Haya Lea Kats' family in summer residence

We are in our summer residence in Novostav in 1927.

I am sitting in the first row on the right, my brother Aron to the left of me and on a chair - my sister Bella. I am 7 years old, my brother is 8, and Bellochka is 2 years old.

In the second row in the hammock is my mum and beside her my daddy.
In the third row standing on the right are my Aunt Malka, mother's sister, and my elder sister Hava.

My mother Pesya-Mindlya Pinkhas-Leibovna Kats was born in 1897 in Rovno district. She was illiterate. All her life she was a housewife and she brought up four children. She was a very religious woman, and imparted all Jewish traditions to us.

Mother was executed in Rovno in 1941 at the age of 44. Mother had two sisters - Malka and Khana, both housewives, married and having children. All of them perished in the Rovno ghetto in 1941.

My Daddy, Nakhman Abramovich Kats, was born in 1895 in the city of Orokhov, formerly it was in Poland, I think. It is closer to Lvov. I had been to Orokhov once, when I was 4 years old, and I can not describe the place, because I hardly remember anything. He received a Jewish education in a cheder and studied there since 1900. In 1909 he finished a yeshiva in Orokhov.

Daddy received his rabbinical sanction, the "smikhot," but he never used it. He thought that he wouldn't be able to support his family that way,and he decided to become a stock broker.

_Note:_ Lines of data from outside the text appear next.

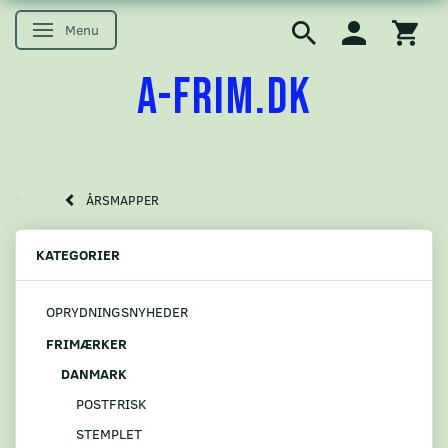
Menu
Skifte navigation
A-FRIM.DK
ÅRSMAPPER
KATEGORIER
OPRYDNINGSNYHEDER
FRIMÆRKER
DANMARK
POSTFRISK
STEMPLET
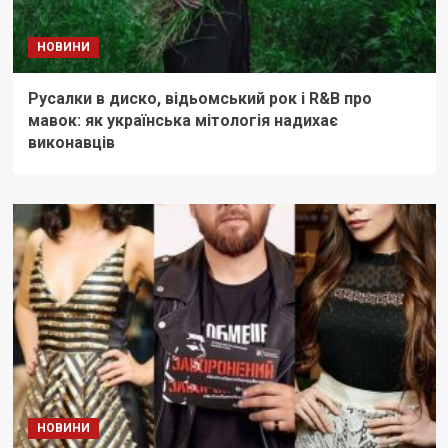
НОВИНИ
Русалки в диско, відьомський рок і R&B про
мавок: як українська мітологія надихає
виконавців
НОВИНИ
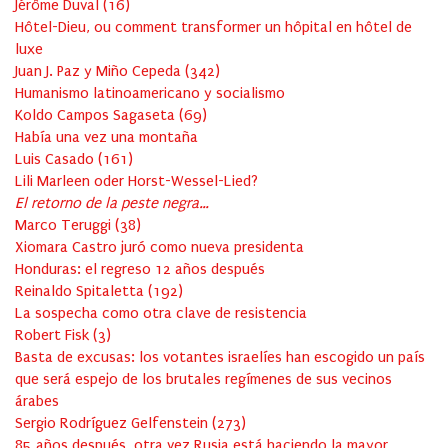
Jérôme Duval
(
16
)
Hôtel-Dieu, ou comment transformer un hôpital en hôtel de
luxe
Juan J. Paz y Miño Cepeda
(
342
)
Humanismo latinoamericano y socialismo
Koldo Campos Sagaseta
(
69
)
Había una vez una montaña
Luis Casado
(
161
)
Lili Marleen oder Horst-Wessel-Lied?
El retorno de la peste negra…
Marco Teruggi
(
38
)
Xiomara Castro juró como nueva presidenta
Honduras: el regreso 12 años después
Reinaldo Spitaletta
(
192
)
La sospecha como otra clave de resistencia
Robert Fisk
(
3
)
Basta de excusas: los votantes israelíes han escogido un país
que será espejo de los brutales regímenes de sus vecinos
árabes
Sergio Rodríguez Gelfenstein
(
273
)
85 años después, otra vez Rusia está haciendo la mayor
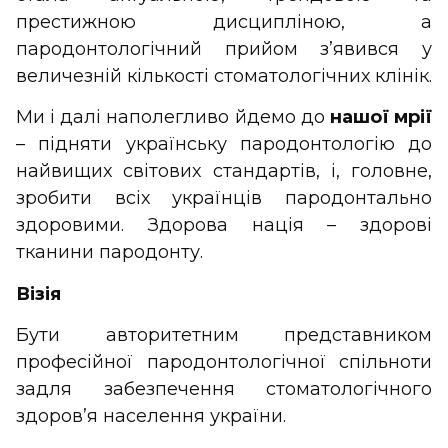
престижною дисципліною, а
пародонтологічний прийом з’явився у
величезній кількості стоматологічних клінік.
Ми і далі наполегливо йдемо до
нашої мрії
– підняти українську пародонтологію до
найвищих світових стандартів, і, головне,
зробити всіх українців пародонтально
здоровими. Здорова нація – здорові
тканини пародонту.
Візія
Бути авторитетним представником
професійної пародонтологічної спільноти
задля забезпечення стоматологічного
здоров’я населення україни.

Daddy was a member of his synagogue’s managing board. Stoloner is a Polish city. And "hosed" - that was the name for some Hasid. Father did not go to the army in the first war; he chopped off 2 toes on his foot and was exempted. Daddy was executed in Rovno in 1941, at the age of 46.

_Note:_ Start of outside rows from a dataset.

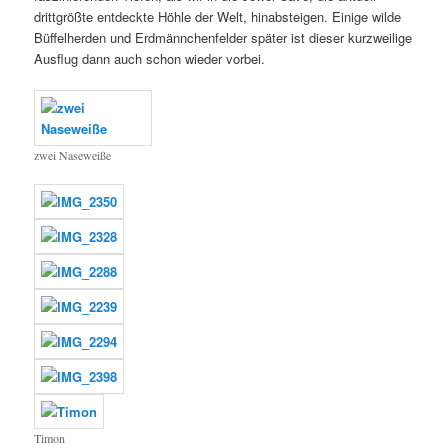
drittgrößte entdeckte Höhle der Welt, hinabsteigen. Einige wilde
Büffelherden und Erdmännchenfelder später ist dieser kurzweilige
Ausflug dann auch schon wieder vorbei.
zwei Naseweiße
Timon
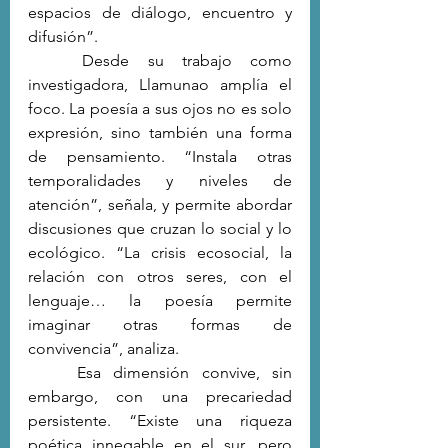
espacios de diálogo, encuentro y 
difusión”.
	Desde su trabajo como 
investigadora, Llamunao amplía el 
foco. La poesía a sus ojos no es solo 
expresión, sino también una forma 
de pensamiento. “Instala otras 
temporalidades y niveles de 
atención”, señala, y permite abordar 
discusiones que cruzan lo social y lo 
ecológico. “La crisis ecosocial, la 
relación con otros seres, con el 
lenguaje… la poesía permite 
imaginar otras formas de 
convivencia”, analiza.
	Esa dimensión convive, sin 
embargo, con una precariedad 
persistente. “Existe una riqueza 
poética innegable en el sur, pero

I do not know how my parents got acquainted and married. I shall tell you all I remember of my life. We were four kids in the family: Hava [1916-1960], Aron [1919], I and Bella [1925-1941].

I, Khaya Nakhmanovna Detinko, was born in 1920 in the city of Rovno in Poland. My childhood passed in awful conditions! The reason was the dampness of the premises where we lived at that time - in the cellar of Uncle Braker, he was mother's cousin and a well-known rich man of our town.

During that period we lived badly. A cooper lived in the courtyard who fixed barrels with hoops. The knock and rattle was heard from morning till night.